Research into aspects of medical ethics is conducted by individual scholars from many disciplines, including the health professions, the humanities and the social sciences. In addition, research institutes investigating questions of medical ethics have been established in a number of Canadian cities including Montréal (Centre de Bioethique and McGill's Division of Medical Bioethics), Toronto (Centre for Bioethics), Vancouver (UBC Centre for Applied Ethics) and London, Ont (the Westminster Institute). Institutions involved in medical research have commonly established ethics committees to review the ethics of proposed research programs. These committees refer to guidelines on the ethics of research jointly established by the Canadian Institutes of Health Research (CIHR), the Social Sciences and Humanities Research Council and the Natural Sciences and Engineering Research Council. Increasingly, hospitals and other institutional providers of health care are establishing internal ethics committees to additionally consider their own practices and those of their staff.

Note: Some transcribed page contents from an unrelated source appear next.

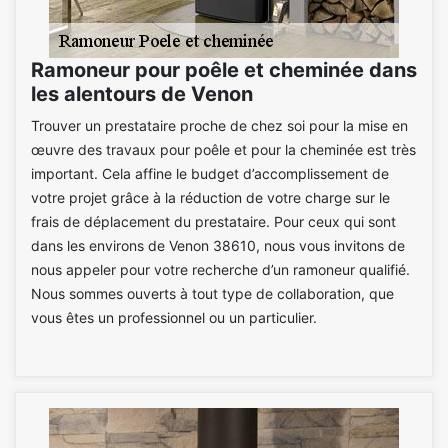
Ramoneur pour poêle et cheminée dans
les alentours de Venon
Trouver un prestataire proche de chez soi pour la mise en
œuvre des travaux pour poêle et pour la cheminée est très
important. Cela affine le budget d’accomplissement de
votre projet grâce à la réduction de votre charge sur le
frais de déplacement du prestataire. Pour ceux qui sont
dans les environs de Venon 38610, nous vous invitons de
nous appeler pour votre recherche d’un ramoneur qualifié.
Nous sommes ouverts à tout type de collaboration, que
vous êtes un professionnel ou un particulier.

The Institutes of the CIHR are responsible for ensuring that all health research in the country adheres to legal ethical standards. The CIHR is mandated by Parliament to adhere to the highest international ethical standards, apply ethical principles to health research, and monitor and evaluate ethical issues. Ethics is a shared responsibility that extends across all levels of the CIHR. The standing committee on ethics identifies emerging ethical issues, the ethics office develops and implements ethics in research policies, each institute advisory board considers ethics in the mandate of the institute and has a formal ethics designate, and peer review committees that help to determine project funding include a focus on ethics. There is additional support for ethical issues related to research integrity and stem cell research.